The standard New Testament texts are dealt with in turn, alongside a brief study of the nature of Christian leadership in Matthew 20, and the goodness and equality of the different roles in the body of Christ in 1 Corinthians 12. The former gives rise to the image of ballroom dancing, from which the study’s cover art takes its inspiration, as a picture of complementarity between genders – the man leads, but in such a way that he ‘magnifies his female partner, making her the centre of attention’ (p16).
The arguments Cooper presents for a complementarian interpretation of the key texts are clear, and the study would serve as a useful primer for anyone wishing to grasp the salient points quickly. He effectively cuts through common egalitarian examples of women in ministry roles in Romans 16 by demonstrating that they are never examples of the role that is actually under discussion, namely that of elder. He also highlights the weakness of the argument that 1 Timothy 2 is only concerned with a specific instance of false teaching by women in the church in Ephesus, since Paul shows no interest in the content of the teaching here.
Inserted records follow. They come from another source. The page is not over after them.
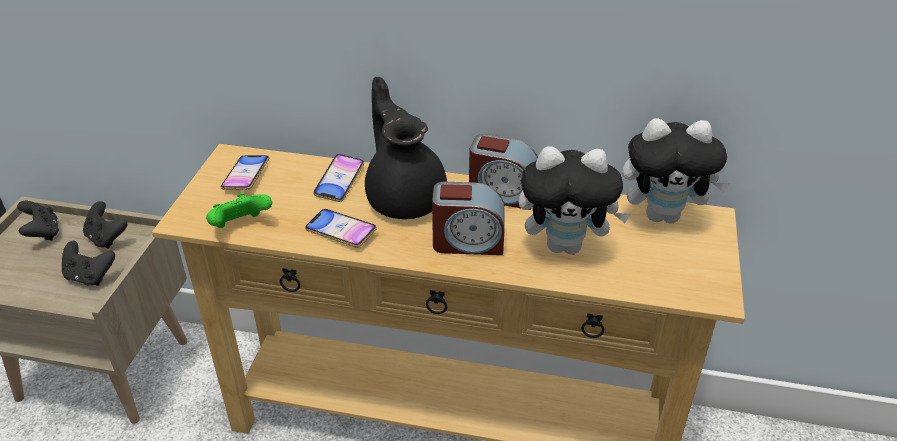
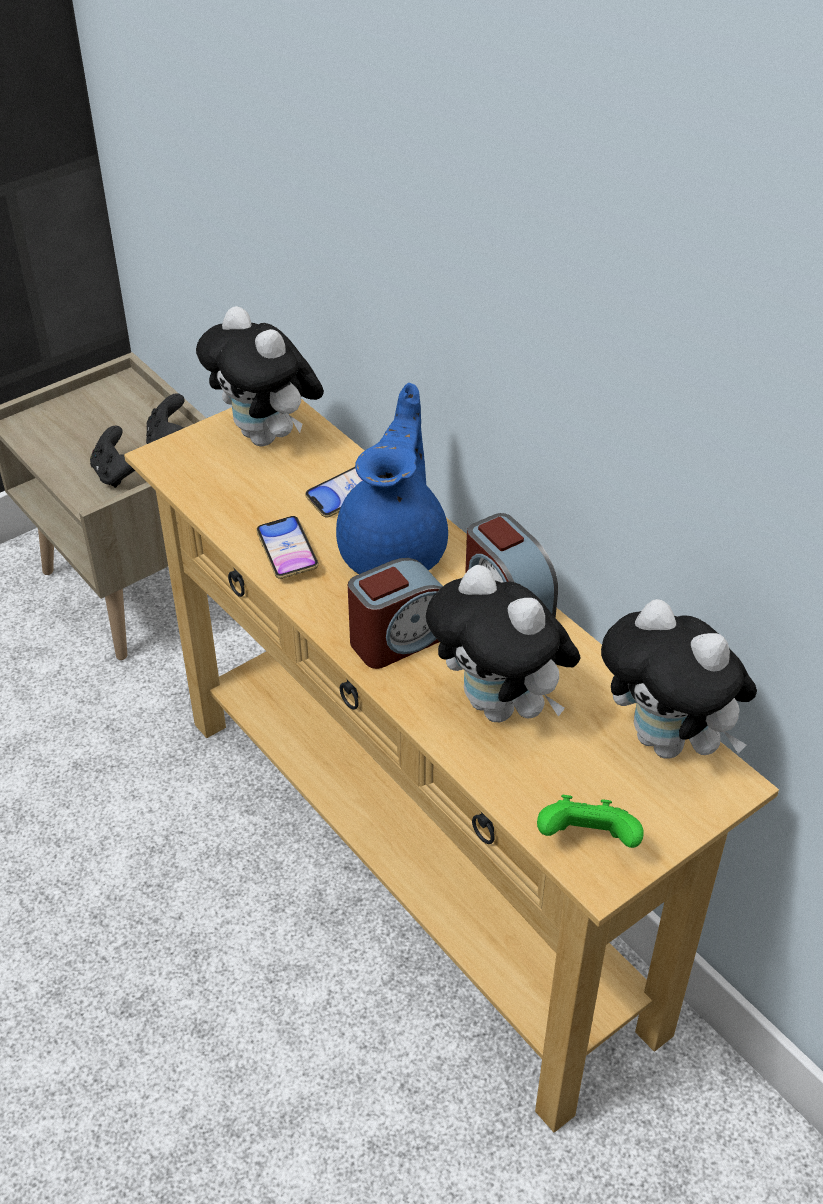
camera: 40 degrees right, 5 degrees up
black game controller [17,201,59,241] -> none
green game controller [206,193,272,228] -> green game controller moved to [537,795,644,848]
phone [220,155,269,190] -> plush toy [196,306,324,446]
black teapot [365,77,447,219] -> blue teapot [336,383,448,574]
alarm clock [432,182,504,255] -> alarm clock turned 75 degrees counterclockwise [348,558,443,669]

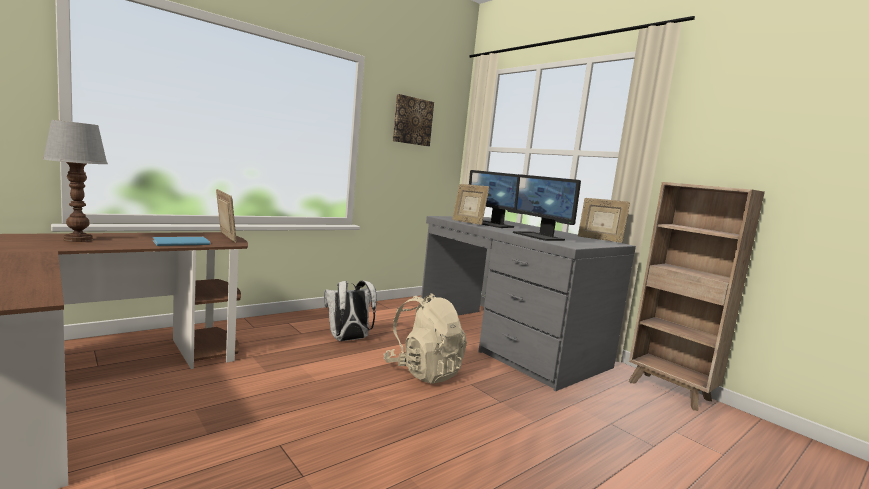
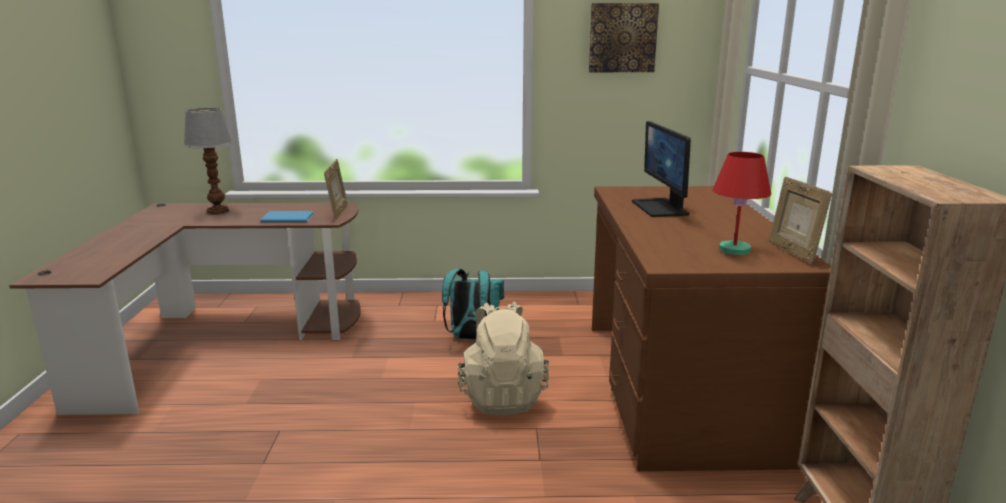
camera: 40 degrees right, 10 degrees up
white backpack [324,280,377,341] -> turquoise backpack [442,269,504,340]
grey desk [421,216,636,392] -> brown desk [592,186,831,471]
picture frame [453,184,489,225] -> none
monitor [513,174,581,241] -> none
none -> red table lamp [712,152,771,255]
The study felt lighter when it came to the stated aim of showing why complementarianism is a positive gift, however. There were moves towards this in the treatment of 1 Timothy 3, where the prohibitions of the previous chapter are shown to be part of the good conduct of God’s household, which enables the church to display the gospel. More on how this enabling takes place would have been helpful. That definition from Mary Kassian could have been unpacked in relation to Ephesians 5 – why is it beautiful to have complementary truths about Jesus reflected by each gender? Why not merge them together? And though it risks wading into murky waters, it might have been fruitful to consider what light the doctrine of God sheds on our understanding of men and women, for there we see the true beauty of equality of persons and difference of relations.